Des informations contradictoires sur les conséquences socio-économiques et l’emploi de l’automatisation de l’industrie et des services se multiplient sans s’annuler pour autant … Nelly Lesage dans son article de Numerama évoque « un rapport du cabinet McKinsey & Cie qui estime que 800 millions de travailleurs perdront leur emploi d’ici 2030, en raison de l’automatisation ». Cette « invasion des robots » touchera surtout les pays les plus avancés, comme l’Allemagne et les Etats-Unis. Les métiers impliquant une interaction humaine, comme les médecins, les avocats, les enseignants et les barmen, devraient, quant à eux être préservés. La vidéo publiée dans le Monde « Serons-nous un jour remplacés par des intelligences artificielles » cite une étude du cabinet Roland Berger de 2014 qui prévoit que 3 millions d’emplois pourraient disparaître d’ici 2025 à cause des intelligences artificielles ! Et les métiers engendrés en retour par le secteur robotique ne compenseront pas ces disparitions. Plus préoccupant encore, ces mesures ne se limitent pas aux métiers simples et répétitifs … Dans son article de l’Usine digitale, Christophe Bys, en revanche, cite une étude internationale de Cap Gemini selon laquelle « les entreprises qui ont recours à l’intelligence artificielle n’ont majoritairement pas détruit d’emplois. Elles en ont même créé. ». Toutefois cette étude qui relativise l’impact de l’IA porte sur un périmètre restreint d’entreprises (dont le chiffre d’affaire est supérieur à 500 millions de dollars). Les pays européens (France, Espagne, Pays-Bas) ont déployé moins d’initiatives IA que l’Inde ou l’Australie …

C’est aussi le point de vue de Bertrand Diard, président de Tech in France, dans son interview dans la Croix « La robotisation dans l’industrie n’a pas réduit le volume d’emplois. Ce qui l’a fait, ce sont les délocalisations vers la Chine. L’Allemagne, qui est très robotisée, a créé de la richesse et de l’emploi industriel, alors que la France, dans le même temps, en a perdu. » De nouveaux métiers devraient émerger autour de ces nouvelles technologies et il faut développer la formation des travailleurs qui pourraient ainsi s’adonner à des tâches plus intéressantes.

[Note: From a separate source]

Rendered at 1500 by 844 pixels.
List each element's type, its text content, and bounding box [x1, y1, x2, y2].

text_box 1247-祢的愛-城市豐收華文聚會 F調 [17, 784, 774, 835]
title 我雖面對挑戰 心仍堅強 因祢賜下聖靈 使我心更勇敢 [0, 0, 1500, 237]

Alain Guillemolles a interviewé dans le même article Romain Guers, délégué syndical au Crédit Mutuel. Cette banque a adopté Watson, l’agent intelligent d’IBM (ce chatbot est aussi en fonction chez Orange et Bouygue Telecom) pour l’assister dans le traitement des données de la relation clients : « il n’est pas question de remplacer les conseillers bancaires par des robots. […] l’outil ‘intelligent’ aide les chargés de clientèle à trier le courrier en fonction des priorités exprimées par les clients. De plus, ils ont accès à un « assistant » qui peut répondre à certaines demandes d’information en épargne et assurance. Mais le conseiller commercial reste le pivot de la relation avec le client. ». Là aussi, la mise en place de l’outil IA n’a pas eu d’impact sur l’emploi. Pour le moment, car les outils intelligents apprennent très vite …

On retrouve ici les deux conceptions de l’IA : d’une part, l’IA comme assistant de l’humain qui permet de réaliser l’’homme augmenté’, doté de sortes de prothèses technologiques ; d’autre part, l’IA autonome qui arriverait à une sorte de ‘conscience’ !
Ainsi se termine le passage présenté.